Desencontro com Índia
Também em janeiro de 2021, o porta-voz do Ministério do Exterior indiano, Anurag Srivastava, afirmou ao jornal Hindustan Times que o governo brasileiro se precipitou ao enviar um avião à Índia para buscar 2 milhões de doses do imunizante produzido pelo Instituto Serum em parceria com a Universidade de Oxford e a farmacêutica AstraZeneca. O porta-voz também disse que era “cedo demais” para enviar a vacina ao Brasil

“O processo de vacinação está apenas no começo na Índia. É muito cedo para dar uma resposta específica sobre o fornecimento a outros países, porque ainda avaliamos os prazos de produção e de entrega. Isso pode levar tempo”, disse Anurag Srivastava. As vacinas chegaram ao Brasil somente 10 dias depois da declaração do porta-voz.

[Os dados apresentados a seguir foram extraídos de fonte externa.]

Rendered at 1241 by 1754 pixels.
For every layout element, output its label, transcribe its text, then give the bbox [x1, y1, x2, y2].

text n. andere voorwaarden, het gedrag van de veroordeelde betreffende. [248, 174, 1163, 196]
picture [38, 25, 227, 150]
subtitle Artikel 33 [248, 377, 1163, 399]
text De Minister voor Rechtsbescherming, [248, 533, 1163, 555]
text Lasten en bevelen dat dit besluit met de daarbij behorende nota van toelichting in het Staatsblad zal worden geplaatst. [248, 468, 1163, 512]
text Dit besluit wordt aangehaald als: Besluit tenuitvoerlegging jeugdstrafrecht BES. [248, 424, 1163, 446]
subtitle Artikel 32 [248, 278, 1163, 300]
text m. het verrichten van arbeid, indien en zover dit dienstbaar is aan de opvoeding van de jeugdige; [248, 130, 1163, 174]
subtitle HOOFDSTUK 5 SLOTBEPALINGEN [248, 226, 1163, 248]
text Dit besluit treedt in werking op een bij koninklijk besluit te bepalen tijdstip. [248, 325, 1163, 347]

Na terça-feira (16), a Frente Nacional de Prefeitos (FNP) divulgou uma nota na qual afirma que a escassez de doses de vacina está diretamente ligada à condução do Plano Nacional de Imunizações pelo governo federal. Também cobrou respostas do Poder Executivo diante da falta de vacina.

No dia 14 de janeiro, a FNP solicitou ao ministro da Saúde encontros frequentes para o acompanhamento da vacinação no país. Na reunião, o combinado foi de uma reunião entre a comissão de prefeitos e a pasta a cada 10 dias. Passados mais de 30 dias, no entanto, nenhuma reunião foi agendada.

“É urgente que o país tenha um cronograma com prazos e metas estipulados para a vacinação de cada grupo: por faixa etária, doentes crônicos, categorias de profissionais etc. Disso depende, inclusive, a retomada da economia, a geração de emprego e renda da população”, afirmam os prefeitos.

Na corrida da vacinação, segundo a plataforma Our Word In Data, o Brasil está atrás de Rússia, China, União Europeia, Chile, Estados Unidos, Reino Unido, Emirados Árabes e Israel.

O Ministério da Saúde informou que vai disponibilizar, até julho deste ano, 230 milhões de doses de vacinas contra o coronavírus. O planejamento conta com imunizantes ainda não autorizados pela Agência Nacional de Vigilância Sanitária (Anvisa), como o russo Sputnik V e o indiano Covaxin.

Em reunião com governadores nesta quarta-feira (17), o ministro da Saúde, Eduardo Pazuello, apresentou os contratos para compras de mais vacinas e detalhes sobre o cronograma de entrega e a quantidade adquirida.

Em nota, a pasta informou que os acordos de compra com os laboratórios responsáveis pela Sputnik V e a Covaxin devem ser fechados ainda nesta semana. No entanto, os processos para autorização dos imunizantes na Anvisa nem mesmo começaram.

A Bharat Biotech, empresa responsável pela Covaxin ainda não deu entrada no pedido de registro. Já a Sputnik V ainda não é considerada uma vacina em testes no Brasil pela Anvisa.

Ainda de acordo com o Ministério da Saúde, 2 milhões de doses da AstraZeneca/Fiocruz, importadas da Índia, e 9,3 milhões da Sinovac/Butantan, produzidas no Brasil serão entregues ainda este mês. No mês seguinte, estão previstas outras 34,9 milhões.